» Source information:
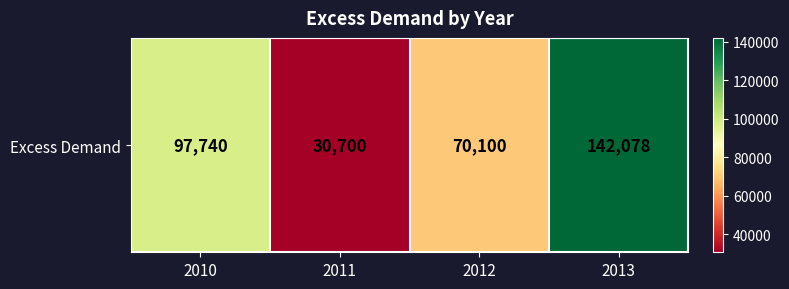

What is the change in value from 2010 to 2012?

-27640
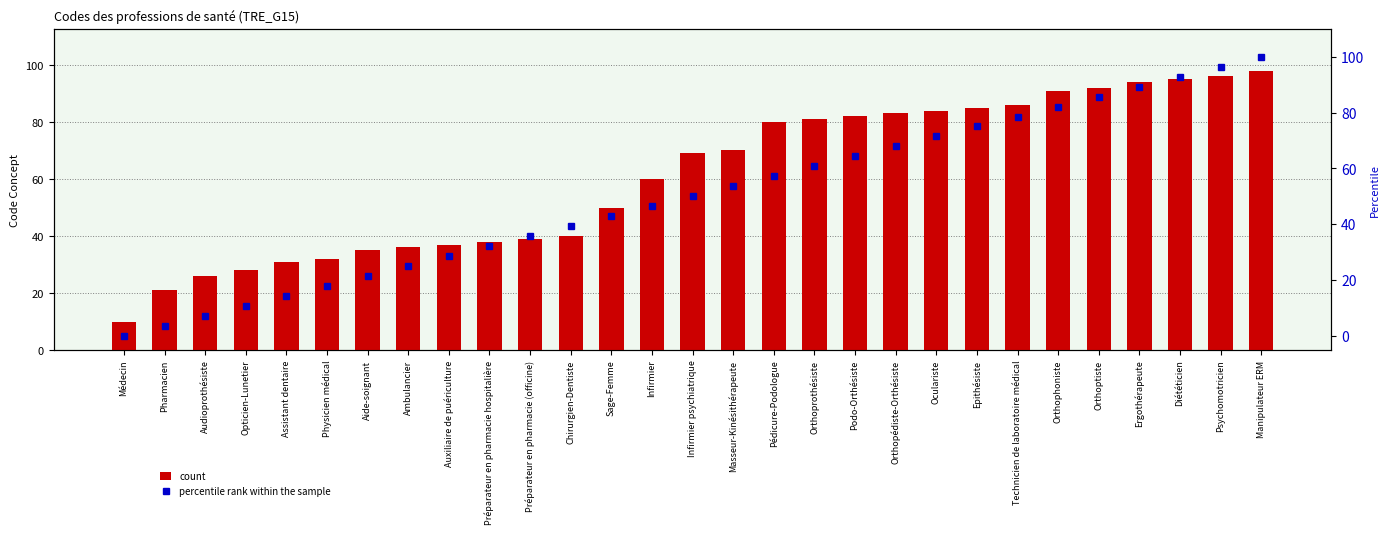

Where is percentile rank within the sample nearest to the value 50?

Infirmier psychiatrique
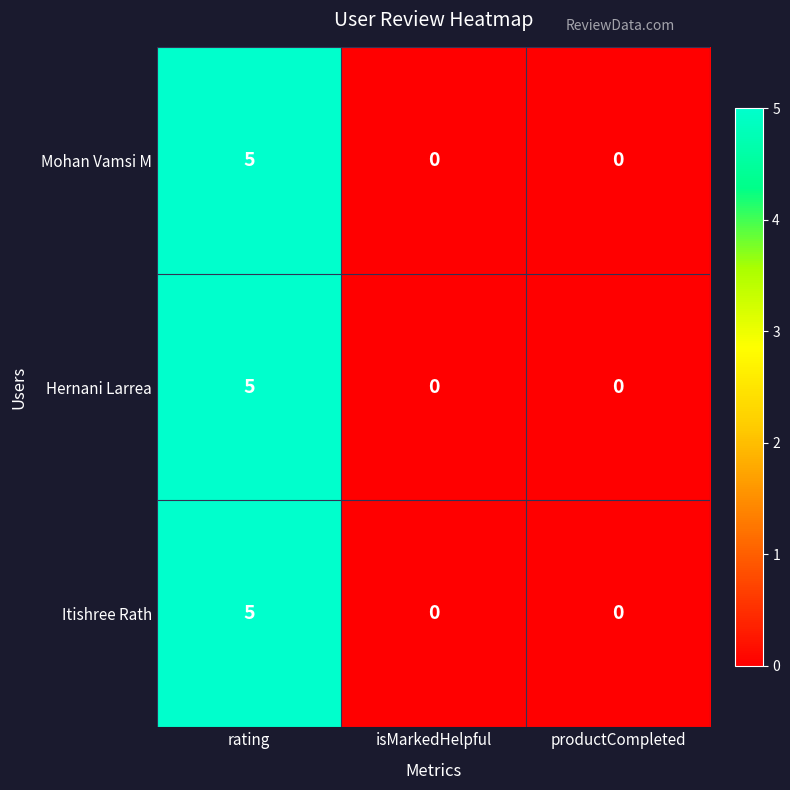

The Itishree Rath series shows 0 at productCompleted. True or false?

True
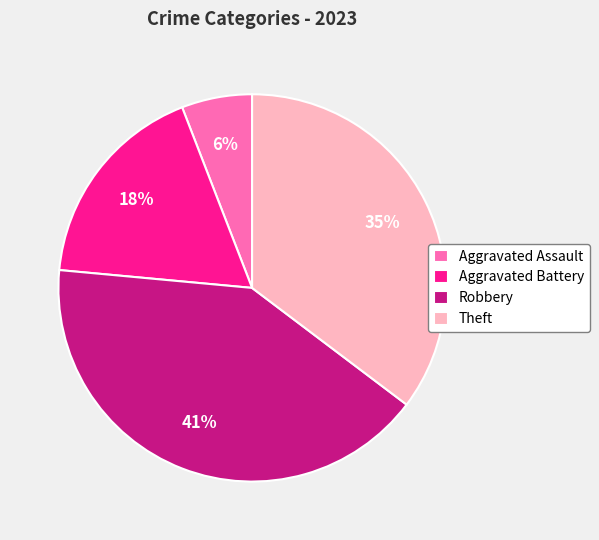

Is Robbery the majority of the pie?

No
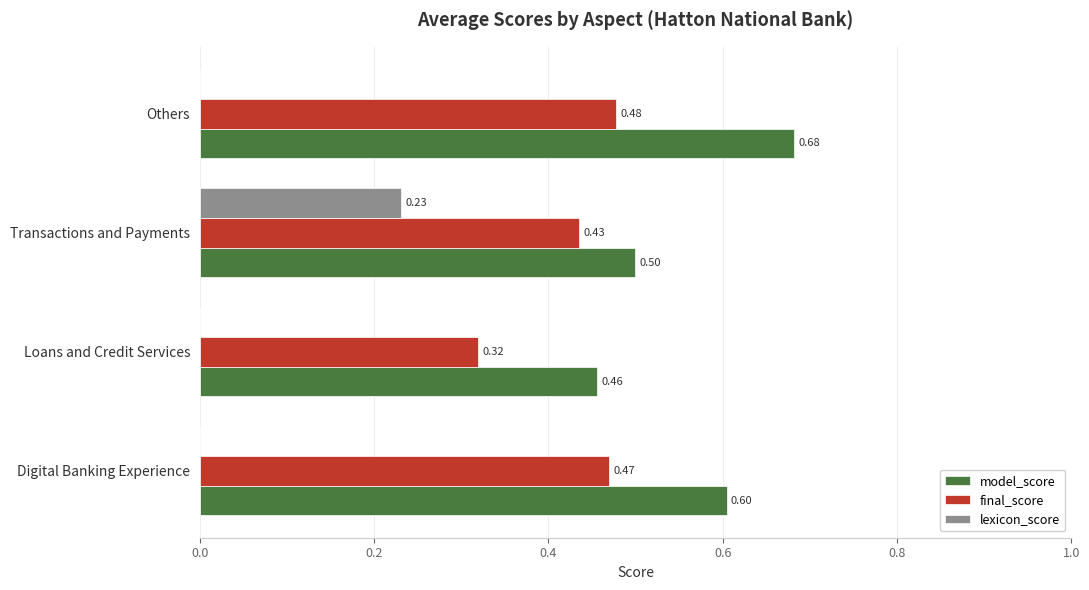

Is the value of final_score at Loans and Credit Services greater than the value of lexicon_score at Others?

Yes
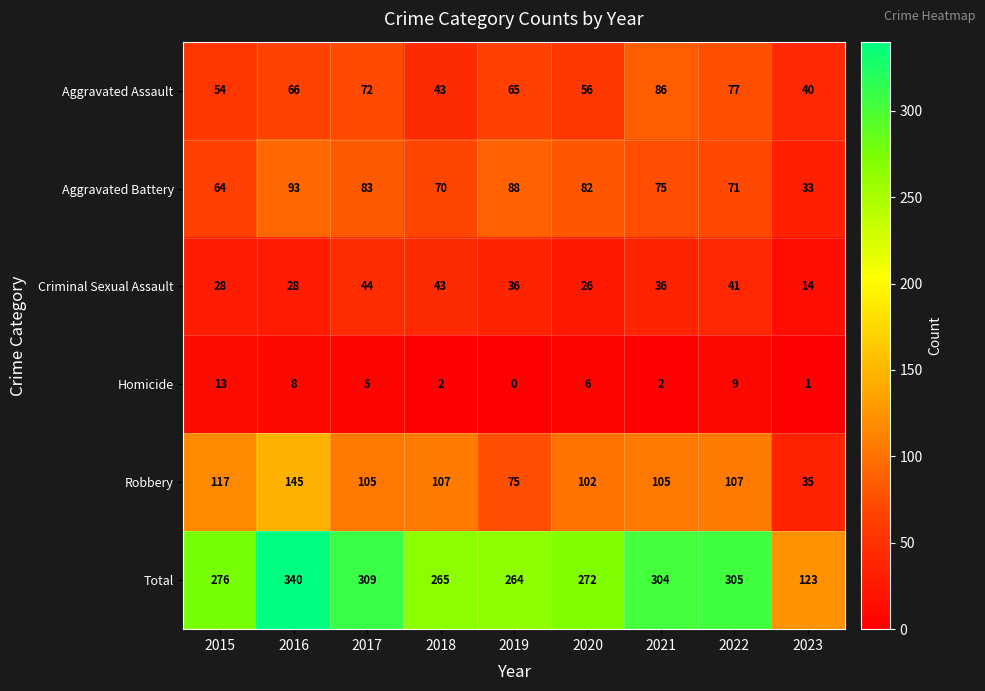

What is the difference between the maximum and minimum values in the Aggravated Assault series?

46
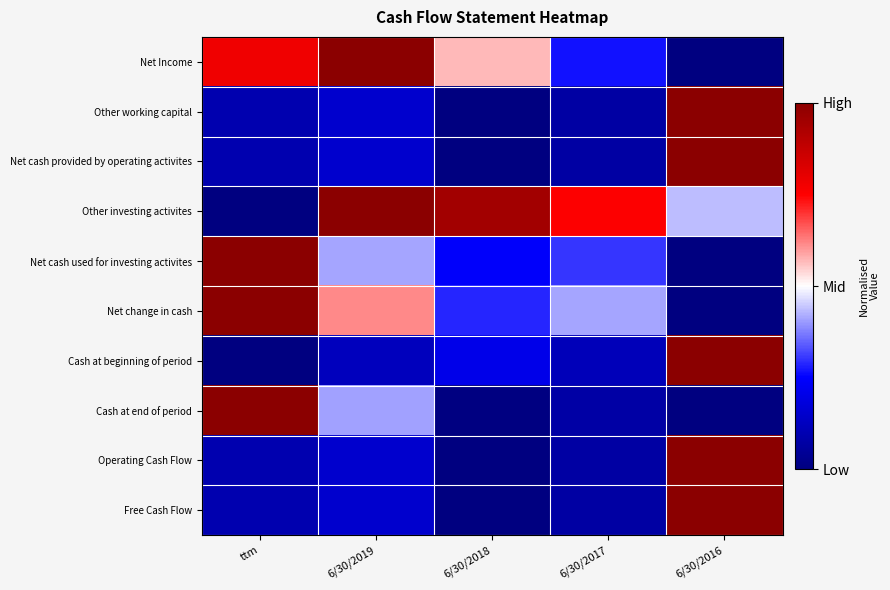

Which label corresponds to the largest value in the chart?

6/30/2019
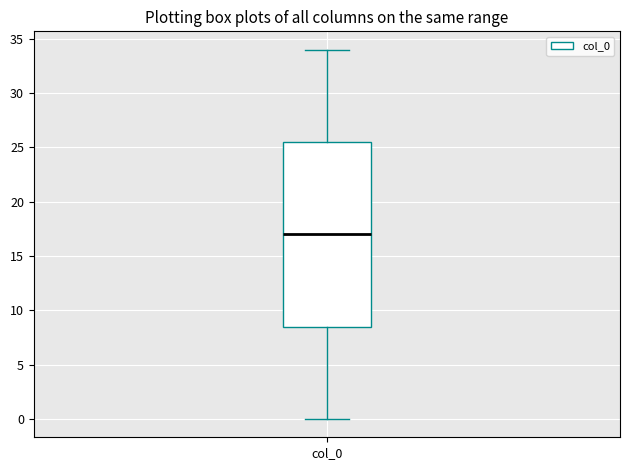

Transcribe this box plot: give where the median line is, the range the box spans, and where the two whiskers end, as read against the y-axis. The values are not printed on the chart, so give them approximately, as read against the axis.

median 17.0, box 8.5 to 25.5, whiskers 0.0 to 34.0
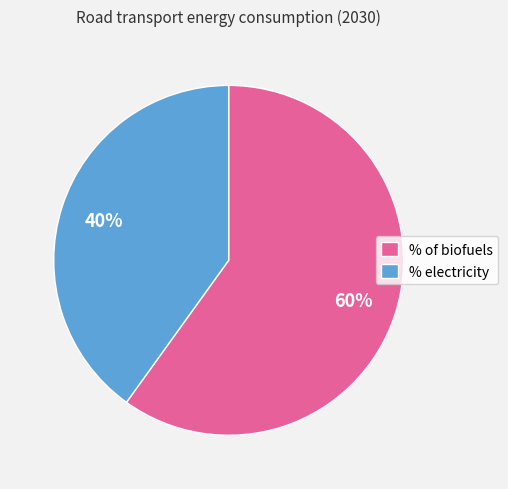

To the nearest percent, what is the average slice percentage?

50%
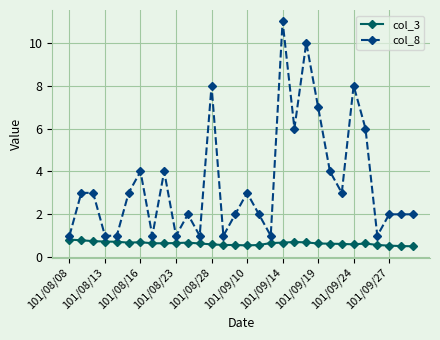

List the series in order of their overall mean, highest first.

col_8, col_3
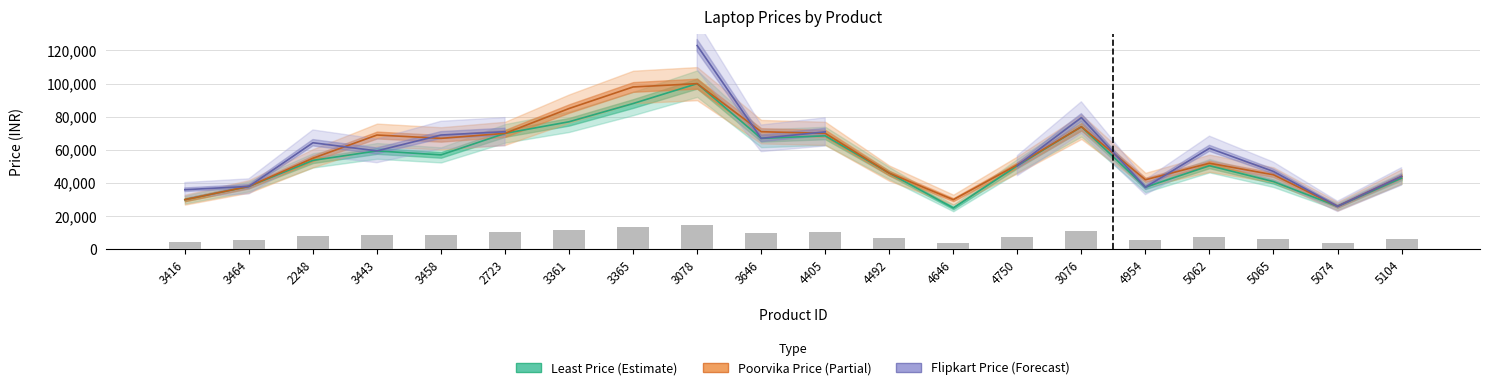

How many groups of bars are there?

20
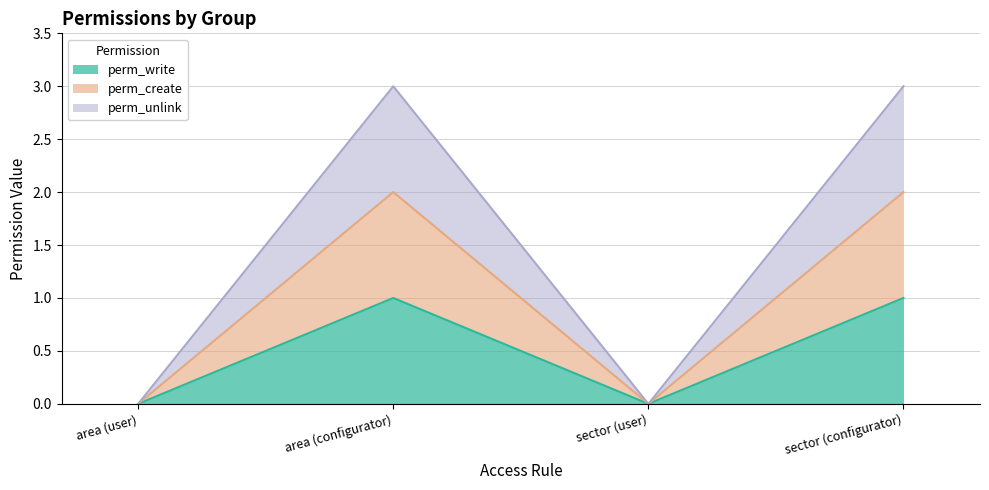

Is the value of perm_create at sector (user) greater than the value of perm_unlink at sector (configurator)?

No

» Assignment:
Copy out the listing above word for word, leaving out the pictures.

» Output:
What is the change in value from 2010 to 2012?

-27640

Where is percentile rank within the sample nearest to the value 50?

Infirmier psychiatrique

The Itishree Rath series shows 0 at productCompleted. True or false?

True

Is Robbery the majority of the pie?

No

Is the value of final_score at Loans and Credit Services greater than the value of lexicon_score at Others?

Yes

What is the difference between the maximum and minimum values in the Aggravated Assault series?

46

Which label corresponds to the largest value in the chart?

6/30/2019

Transcribe this box plot: give where the median line is, the range the box spans, and where the two whiskers end, as read against the y-axis. The values are not printed on the chart, so give them approximately, as read against the axis.

median 17.0, box 8.5 to 25.5, whiskers 0.0 to 34.0

To the nearest percent, what is the average slice percentage?

50%

List the series in order of their overall mean, highest first.

col_8, col_3

How many groups of bars are there?

20

Is the value of perm_create at sector (user) greater than the value of perm_unlink at sector (configurator)?

No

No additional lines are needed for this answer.